* **Supplied passage**
------------------------------

This page is a public DAD-M milestone example for designing a role-based access control system in a modular community operations platform.

It is intentionally anonymized. Product-specific names, internal labels, environment details, and operational identifiers have been removed or generalized. The goal is to show how DAD-M structures a technical architecture milestone, not to reproduce an internal implementation brief line by line.

What this example demonstrates

  • the complete milestone definition format (all required fields)
  • how Discover separates access analysis from solution design
  • how Apply turns that analysis into a concrete RBAC architecture
  • how Deploy prepares rollout, migration, and safe defaults
  • how Monitor keeps the authorization model reviewable over time
  • severity-labeled risks at each phase
  • the standard phase output format (Status, Input Summary, Artifacts, Risks, Next Step)
  • the decision log as an append-only record

Public source treatment

For this public version, the original source material was handled in three buckets:

  • retained: the DAD-M phase structure, RBAC core entities, deny-by-default logic, scoping model, testing expectations, and rollout concerns
  • anonymized: project name, module names, role labels tied to a specific community, and product-specific operator language
  • excluded: live-environment references, internal identifiers, and any implementation detail not needed to explain the method

Milestone definition

goal: Design and specify a reusable RBAC authorization model to replace ad-hoc permission checks.

scope:

  • Authorization model definition (entities, permission registry, role-permission mapping)
  • Access evaluation principles and check pattern
  • Rollout and migration plan
  • Monitor checklist for ongoing compliance

constraints:

  • Must not weaken currently active access controls during transition
  • Permission names must follow the established namespace convention
  • No live-environment data may appear in any public artifact

deliverables:

  • Protected-action matrix (Discover)
  • Role-family and permission mapping (Discover + Apply)
  • Architecture specification with data model and check pattern (Apply)
  • Migration and rollout plan (Deploy)
  • Monitor checklist (Monitor)

acceptance criteria:

  • All role families are defined with example permissions
  • Deny-by-default principle is explicit in the architecture
  • Scope model covers global, tenant, module, and own_resource
  • Rollout order ensures no security regression
  • Monitor checklist covers permission creep and scope drift

risks and assumptions:

Severity Risk
medium Role names may drift into business-language overload if not normalized early
medium Scope handling can become inconsistent if entry points and services evaluate it differently
low Permission registry may not cover all edge cases discovered during Deploy
info Emergency override paths not specified in this milestone; must be documented separately

dependencies: none

priority: P1


Discover

phase-state: COMPLETED

Goal

Understand which actions must be protected, which role families are needed, and where authorization decisions should live in the architecture.

------------------------------

* **Listed entries**
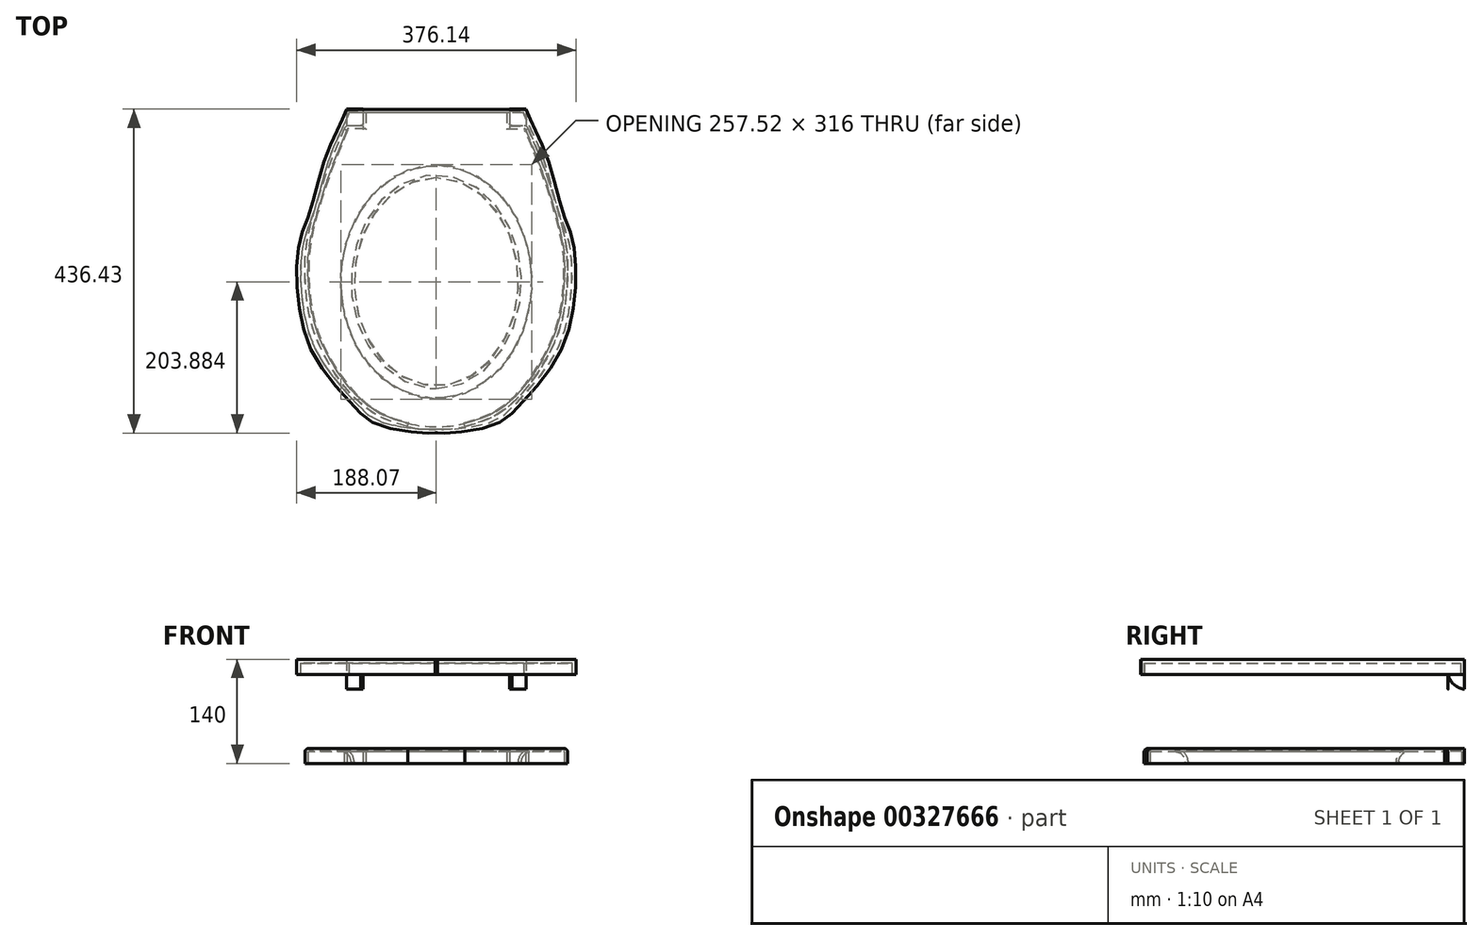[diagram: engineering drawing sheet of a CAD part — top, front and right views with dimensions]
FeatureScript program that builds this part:
annotation { "Feature Type Name" : "Feature", "Feature Type Description" : "" }
export const myFeature = defineFeature(function(context is Context, id is Id, definition is map)
    precondition{}
    {
        {
            var Q0;
            Q0=qCreatedBy(makeId("Top.planeOp"),FACE);
            var sketch = newSketch(context, id + "F0", { "sketchPlane" : qUnion([Q0])});
            skEllipse(sketch, "E0", {"center": v(236.1, 282.98) * mm, "majorRadius": 140 * mm, "minorRadius": 110.76 * mm, "majorAxis": v(0, 1)});
            skLineSegment(sketch, "E1", {"start": v(115.12, 515.5) * mm, "end": v(236.1, 515.5) * mm});
            skFitSpline(sketch, "E2", {"points": [v(115.12, 515.5) * mm, v(87.79, 448.56) * mm, v(66.11, 379.92) * mm, v(54.24, 335.02) * mm, v(53.21, 266.89) * mm, v(77.73, 184.39) * mm, v(125, 119.02) * mm, v(164.89, 92.63) * mm, v(226.57, 79.74) * mm, v(235.17, 79.43) * mm, v(240.38, 79.43) * mm], "startDerivative": vector(-235.73, -539.67) * mm, "endDerivative": vector(163.45, -0.98) * mm});
            skLineSegment(sketch, "E3", {"start": v(236.1, 515.5) * mm, "end": v(236.1, 282.98) * mm, "construction": true});
            skFitSpline(sketch, "E4.MirrorCS", {"points": [v(357.1, 515.5) * mm, v(384.43, 448.56) * mm, v(406.1, 379.92) * mm, v(417.98, 335.02) * mm, v(419, 266.89) * mm, v(394.49, 184.39) * mm, v(347.22, 119.02) * mm, v(307.33, 92.63) * mm, v(245.65, 79.74) * mm, v(237.05, 79.43) * mm, v(231.84, 79.43) * mm], "startDerivative": vector(235.73, -539.67) * mm, "endDerivative": vector(-163.45, -0.98) * mm});
            skLineSegment(sketch, "E5.MirrorCS", {"start": v(357.1, 515.5) * mm, "end": v(236.1, 515.5) * mm});
            skLineSegment(sketch, "E6", {"start": v(137.44, 515.5) * mm, "end": v(137.44, 493.2) * mm});
            skLineSegment(sketch, "E7", {"start": v(137.44, 493.2) * mm, "end": v(117.65, 493.2) * mm});
            skLineSegment(sketch, "E8", {"start": v(236.1, 282.98) * mm, "end": v(236.1, 61.07) * mm, "construction": true});
            skArc(sketch, "E9", {"start": v(117.65, 493.2) * mm, "mid": v(114.06, 491.98) * mm, "end": v(111.95, 488.82) * mm});
            skLineSegment(sketch, "E10", {"start": v(236.1, 83.72) * mm, "end": v(197.51, 88.12) * mm, "construction": true});
            skArc(sketch, "E11", {"start": v(197.51, 88.12) * mm, "mid": v(216.69, 84.82) * mm, "end": v(236.1, 83.72) * mm});
            skFitSpline(sketch, "E12", {"points": [v(197.51, 88.12) * mm, v(160.98, 100.68) * mm, v(121.9, 130.72) * mm, v(84.87, 184.45) * mm, v(64.85, 239.02) * mm, v(59.04, 301.02) * mm, v(63.56, 345.58) * mm, v(87.45, 426.95) * mm, v(111.95, 488.82) * mm], "startDerivative": vector(-360.52, 97.38) * mm, "endDerivative": vector(181.28, 430.4) * mm});
            skLineSegment(sketch, "E13.MirrorCS", {"start": v(334.78, 493.2) * mm, "end": v(354.57, 493.2) * mm});
            skLineSegment(sketch, "E14.MirrorCS", {"start": v(334.78, 515.5) * mm, "end": v(334.78, 493.2) * mm});
            skArc(sketch, "E15.MirrorCS", {"start": v(354.57, 493.2) * mm, "mid": v(358.16, 491.98) * mm, "end": v(360.27, 488.82) * mm});
            skFitSpline(sketch, "E16.MirrorCS", {"points": [v(274.7, 88.12) * mm, v(311.24, 100.68) * mm, v(350.31, 130.72) * mm, v(387.35, 184.45) * mm, v(407.37, 239.02) * mm, v(413.18, 301.02) * mm, v(408.66, 345.58) * mm, v(384.77, 426.95) * mm, v(360.27, 488.82) * mm], "startDerivative": vector(360.52, 97.38) * mm, "endDerivative": vector(-181.28, 430.4) * mm});
            skArc(sketch, "E17.MirrorCS", {"start": v(274.7, 88.12) * mm, "mid": v(255.53, 84.82) * mm, "end": v(236.1, 83.72) * mm});
            skLineSegment(sketch, "E18.MirrorCS", {"start": v(236.1, 83.72) * mm, "end": v(274.7, 88.12) * mm, "construction": true});
            skSolve(sketch);
        }
        {
            var Q0;
            Q0=makeQuery(id+"F0.imprint","IMPRINT",FACE,{"disambiguationData":[TD([[makeQuery(id+"F0.imprint","IMPRINT",EDGE,{"derivedFrom":sQuery(id+"F0.wireOp",EDGE,"E0")}),-1.0]])]});
            extrude(context, id + "F1", {"entities" : qUnion([Q0]), "depth" : 20 * mm});
        }
        {
            var Q0;
            Q0=makeQuery(id+"F1.opExtrude","CAP_EDGE",EDGE,{"disambiguationData":[OSD([sQuery(id+"F0.wireOp",EDGE,"E0")])],"isStart":false});
            fillet(context, id + "F2", {"entities" : qUnion([Q0]), "radius" : 18 * mm, "tangentPropagation" : true, "allowEdgeOverflow" : false});
        }
        {
            var Q0;
            Q0=makeQuery(id+"F1.opExtrude","CAP_EDGE",EDGE,{"disambiguationData":[OSD([sQuery(id+"F0.wireOp",EDGE,"E12")])],"isStart":false});
            var Q1;
            Q1=makeQuery(id+"F1.opExtrude","CAP_EDGE",EDGE,{"disambiguationData":[OSD([sQuery(id+"F0.wireOp",EDGE,"E11"),sQuery(id+"F0.wireOp",EDGE,"E17.MirrorCS")])],"isStart":false});
            var Q2;
            Q2=makeQuery(id+"F1.opExtrude","CAP_EDGE",EDGE,{"disambiguationData":[OSD([sQuery(id+"F0.wireOp",EDGE,"E16.MirrorCS")])],"isStart":false});
            var Q3;
            Q3=makeQuery(id+"F1.opExtrude","CAP_EDGE",EDGE,{"disambiguationData":[OSD([sQuery(id+"F0.wireOp",EDGE,"E15.MirrorCS")])],"isStart":false});
            var Q4;
            Q4=makeQuery(id+"F1.opExtrude","CAP_EDGE",EDGE,{"disambiguationData":[OSD([sQuery(id+"F0.wireOp",EDGE,"E13.MirrorCS")])],"isStart":false});
            var Q5;
            Q5=makeQuery(id+"F1.opExtrude","CAP_EDGE",EDGE,{"disambiguationData":[OSD([sQuery(id+"F0.wireOp",EDGE,"E9")])],"isStart":false});
            var Q6;
            Q6=makeQuery(id+"F1.opExtrude","CAP_EDGE",EDGE,{"disambiguationData":[OSD([sQuery(id+"F0.wireOp",EDGE,"E7")])],"isStart":false});
            fillet(context, id + "F3", {"entities" : qUnion([Q0, Q1, Q2, Q3, Q4, Q5, Q6]), "radius" : 5 * mm, "tangentPropagation" : true, "allowEdgeOverflow" : false});
        }
        {
            var Q0;
            Q0=makeQuery(id+"F1.opExtrude","CAP_FACE",FACE,{"disambiguationData":[OSD([sQuery(id+"F0.wireOp",EDGE,"E0"),sQuery(id+"F0.wireOp",EDGE,"E1"),sQuery(id+"F0.wireOp",EDGE,"E5.MirrorCS"),sQuery(id+"F0.wireOp",EDGE,"E6"),sQuery(id+"F0.wireOp",EDGE,"E7"),sQuery(id+"F0.wireOp",EDGE,"98a317c4-5fe9-485b-bc22-271dbf30fffc"),sQuery(id+"F0.wireOp",EDGE,"01ff45cd-890d-4195-a086-3f56b90537150.MirrorCS"),sQuery(id+"F0.wireOp",EDGE,"01ff45cd-890d-4195-a086-3f56b90537151.MirrorCS"),sQuery(id+"F0.wireOp",EDGE,"01ff45cd-890d-4195-a086-3f56b90537152.MirrorCS")])],"isStart":true});
            shell(context, id + "F4", {"entities" : qUnion([Q0]), "thickness" : 4 * mm});
        }
        {
            var Q0;
            Q0=makeQuery(id+"F1.opExtrude","CAP_FACE",FACE,{"disambiguationData":[OSD([sQuery(id+"F0.wireOp",EDGE,"E0"),sQuery(id+"F0.wireOp",EDGE,"E1"),sQuery(id+"F0.wireOp",EDGE,"E5.MirrorCS"),sQuery(id+"F0.wireOp",EDGE,"E6"),sQuery(id+"F0.wireOp",EDGE,"E7"),sQuery(id+"F0.wireOp",EDGE,"E9"),sQuery(id+"F0.wireOp",EDGE,"E11"),sQuery(id+"F0.wireOp",EDGE,"E12"),sQuery(id+"F0.wireOp",EDGE,"E13.MirrorCS"),sQuery(id+"F0.wireOp",EDGE,"E14.MirrorCS"),sQuery(id+"F0.wireOp",EDGE,"E15.MirrorCS"),sQuery(id+"F0.wireOp",EDGE,"E16.MirrorCS"),sQuery(id+"F0.wireOp",EDGE,"E17.MirrorCS")])],"isStart":false});
            cPlane(context, id + "F5", {"entities" : qUnion([Q0]), "cplaneType" : CPlaneType.OFFSET, "offset" : 100 * mm, "width" : 150 * mm, "height" : 150 * mm});
        }
        {
            var Q0;
            Q0=qCreatedBy(id+"F5.planeOp",FACE);
            var sketch = newSketch(context, id + "F6", { "sketchPlane" : qUnion([Q0])});
            skLineSegment(sketch, "E19.0.0", {"start": v(357.1, 515.5) * mm, "end": v(334.78, 515.5) * mm});
            skLineSegment(sketch, "E19.0.11", {"start": v(137.44, 515.5) * mm, "end": v(115.12, 515.5) * mm});
            skFitSpline(sketch, "E19.0.12", {"points": [v(115.12, 515.5) * mm, v(105.63, 493.78) * mm, v(86.66, 450.36) * mm, v(66.5, 379.75) * mm, v(51.66, 335.52) * mm, v(49.53, 264.45) * mm, v(71.71, 183.3) * mm, v(123.62, 116.85) * mm, v(159.22, 89.72) * mm, v(225.54, 79.1) * mm, v(234.58, 79.47) * mm, v(238.62, 79.44) * mm, v(240.38, 79.43) * mm]});
            skFitSpline(sketch, "E19.0.13", {"points": [v(231.84, 79.43) * mm, v(233.6, 79.44) * mm, v(237.64, 79.47) * mm, v(246.68, 79.1) * mm, v(313, 89.72) * mm, v(348.6, 116.85) * mm, v(400.5, 183.3) * mm, v(422.7, 264.45) * mm, v(420.56, 335.52) * mm, v(405.71, 379.75) * mm, v(385.56, 450.36) * mm, v(366.6, 493.78) * mm, v(357.1, 515.5) * mm]});
            skLineSegment(sketch, "E20.0", {"start": v(334.78, 515.5) * mm, "end": v(137.44, 515.5) * mm});
            skLineSegment(sketch, "E21.0", {"start": v(357.1, 515.5) * mm, "end": v(236.1, 515.5) * mm});
            skLineSegment(sketch, "E22.0", {"start": v(115.12, 515.5) * mm, "end": v(236.1, 515.5) * mm});
            skPoint(sketch, "E19.0.10.start.orphan", {"position": v(137.44, 493.2) * mm});
            skPoint(sketch, "E23.orphan", {"position": v(137.44, 488.2) * mm});
            skPoint(sketch, "E19.0.8.end.orphan", {"position": v(117.65, 493.2) * mm});
            skPoint(sketch, "E19.0.7.end.orphan", {"position": v(111.95, 488.82) * mm});
            skPoint(sketch, "E19.0.1.end.orphan", {"position": v(334.78, 493.2) * mm});
            skPoint(sketch, "E19.0.6.end.orphan", {"position": v(197.51, 88.12) * mm});
            skPoint(sketch, "E24.0.4.end.orphan", {"position": v(273.5, 92.97) * mm});
            skPoint(sketch, "E24.0.4.start.orphan", {"position": v(198.72, 92.97) * mm});
            skPoint(sketch, "E19.0.5.end.orphan", {"position": v(236.1, 83.72) * mm});
            skPoint(sketch, "E19.0.5.start.orphan", {"position": v(274.7, 88.12) * mm});
            skPoint(sketch, "E24.0.2.end.orphan", {"position": v(116.75, 487.34) * mm});
            skPoint(sketch, "E24.0.2.start.orphan", {"position": v(117.65, 488.2) * mm});
            skPoint(sketch, "E19.0.3.end.orphan", {"position": v(360.27, 488.82) * mm});
            skPoint(sketch, "E19.0.3.start.orphan", {"position": v(354.57, 493.2) * mm});
            skPoint(sketch, "E24.0.6.end.orphan", {"position": v(354.57, 488.2) * mm});
            skPoint(sketch, "E24.0.6.start.orphan", {"position": v(355.47, 487.34) * mm});
            skPoint(sketch, "E24.0.8.start.orphan", {"position": v(334.78, 488.2) * mm});
            skSolve(sketch);
        }
        {
            var Q0;
            Q0 = qSketchRegion(id + "F6", true);
            extrude(context, id + "F7", {"entities" : qUnion([Q0]), "depth" : 20 * mm});
        }
        {
            var Q0;
            Q0=makeQuery(id+"F7.opExtrude","CAP_FACE",FACE,{"disambiguationData":[OSD([sQuery(id+"F6.wireOp",EDGE,"E19.0.12"),sQuery(id+"F6.wireOp",EDGE,"E19.0.13"),sQuery(id+"F6.wireOp",EDGE,"E21.0"),sQuery(id+"F6.wireOp",EDGE,"E22.0")])],"isStart":true});
            shell(context, id + "F8", {"entities" : qUnion([Q0]), "thickness" : 5 * mm});
        }
        {
            var Q0;
            Q0=qCreatedBy(id+"F5.planeOp",FACE);
            var sketch = newSketch(context, id + "F9", { "sketchPlane" : qUnion([Q0])});
            skLineSegment(sketch, "E25", {"start": v(334.8, 515.53) * mm, "end": v(334.8, 496.05) * mm});
            skLineSegment(sketch, "E26", {"start": v(334.8, 515.53) * mm, "end": v(357.05, 515.53) * mm});
            skLineSegment(sketch, "E27", {"start": v(357.05, 515.53) * mm, "end": v(357.05, 493.36) * mm});
            skLineSegment(sketch, "E28", {"start": v(357.05, 493.36) * mm, "end": v(337.94, 493.36) * mm});
            skArc(sketch, "E29", {"start": v(334.8, 496.05) * mm, "mid": v(335.75, 493.98) * mm, "end": v(337.94, 493.36) * mm});
            skLineSegment(sketch, "E30.MirrorCS", {"start": v(137.42, 515.53) * mm, "end": v(137.42, 496.05) * mm});
            skLineSegment(sketch, "E31.MirrorCS", {"start": v(137.42, 515.53) * mm, "end": v(115.17, 515.53) * mm});
            skLineSegment(sketch, "E32.MirrorCS", {"start": v(115.17, 515.53) * mm, "end": v(115.17, 493.36) * mm});
            skLineSegment(sketch, "E33.MirrorCS", {"start": v(115.17, 493.36) * mm, "end": v(134.28, 493.36) * mm});
            skArc(sketch, "E34.MirrorCS", {"start": v(137.42, 496.05) * mm, "mid": v(136.47, 493.98) * mm, "end": v(134.28, 493.36) * mm});
            skSolve(sketch);
        }
        {
            var Q0;
            Q0 = qSketchRegion(id + "F9", true);
            extrude(context, id + "F10", {"entities" : qUnion([Q0]), "operationType" : NewBodyOperationType.ADD, "oppositeDirection" : true, "depth" : 20 * mm});
        }
        {
            var Q0;
            Q0=qCreatedBy(makeId("Right.planeOp"),FACE);
            var sketch = newSketch(context, id + "F11", { "sketchPlane" : qUnion([Q0])});
            skArc(sketch, "E35", {"start": v(493.36, 120) * mm, "mid": v(501.14, 106.33) * mm, "end": v(515.54, 100) * mm});
            skLineSegment(sketch, "E36", {"start": v(493.36, 120) * mm, "end": v(493.36, 99.97) * mm});
            skLineSegment(sketch, "E37", {"start": v(493.36, 99.97) * mm, "end": v(515.54, 100) * mm});
            skSolve(sketch);
        }
        {
            var Q0;
            Q0=makeQuery(id+"F11.imprint","IMPRINT",FACE,{"disambiguationData":[TD([[makeQuery(id+"F11.imprint","IMPRINT",EDGE,{"derivedFrom":sQuery(id+"F11.wireOp",EDGE,"E35")}),-1.0]])]});
            extrude(context, id + "F12", {"entities" : qUnion([Q0]), "operationType" : NewBodyOperationType.REMOVE, "endBound" : BoundingType.THROUGH_ALL, "depth" : 25 * mm});
        }
    });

------------------------------

* **Set of tasks**
#1 Reproduce the part of the RBAC milestone example starting with "It is intentionally" and going on through "line by line.".
#2 Pick up the RBAC milestone example after its final sentence and continue it.
The listing plays no part in this work.

* **Answers by task**
#1
It is intentionally anonymized. Product-specific names, internal labels, environment details, and operational identifiers have been removed or generalized. The goal is to show how DAD-M structures a technical architecture milestone, not to reproduce an internal implementation brief line by line.

#2
Protected-action inventory

Area Example actions Why protection is needed
configuration view settings, update settings, change module state affects platform behavior
user administration view user profile, suspend account, adjust role assignment changes access and identity state
operations run staff tools, trigger moderation workflows, review queues can affect other users or system health
workflow modules read records, update records, close records requires separation between read and manage rights
system administration manage seeds, inspect audit data, override blocked workflows highest-risk actions

Role families

Role family Purpose
platform_admin full administrative control, still subject to logging
tenant_admin administrative control inside one tenant or workspace
operations_moderator moderation or support workflows without full admin rights
support_agent case handling and limited workflow execution
member standard user permissions
service_account non-human integration actor with narrowly scoped rights

Permission naming concept

Use a predictable namespace so permissions remain readable and expandable:

  • user.read
  • user.manage
  • config.read
  • config.update
  • case.read
  • case.manage
  • moderation.execute
  • audit.read
  • system.admin

Scope model

  • global — applies across the whole platform
  • tenant — applies only inside one tenant or workspace boundary
  • module — applies to a specific subsystem
  • own_resource — applies only to resources owned by the acting user

Architecture impact analysis

Authorization decisions currently appear or should appear at:

  • entry points such as commands, endpoints, or operator actions
  • service boundaries where business rules should be enforced
  • repository boundaries where direct data writes need protection
  • audit/logging paths for denied actions and privileged operations
  • persistence requirements for roles, permissions, and assignments

Phase output — Discover

Status: complete

Input Summary: Milestone definition, system context description, existing permission check patterns.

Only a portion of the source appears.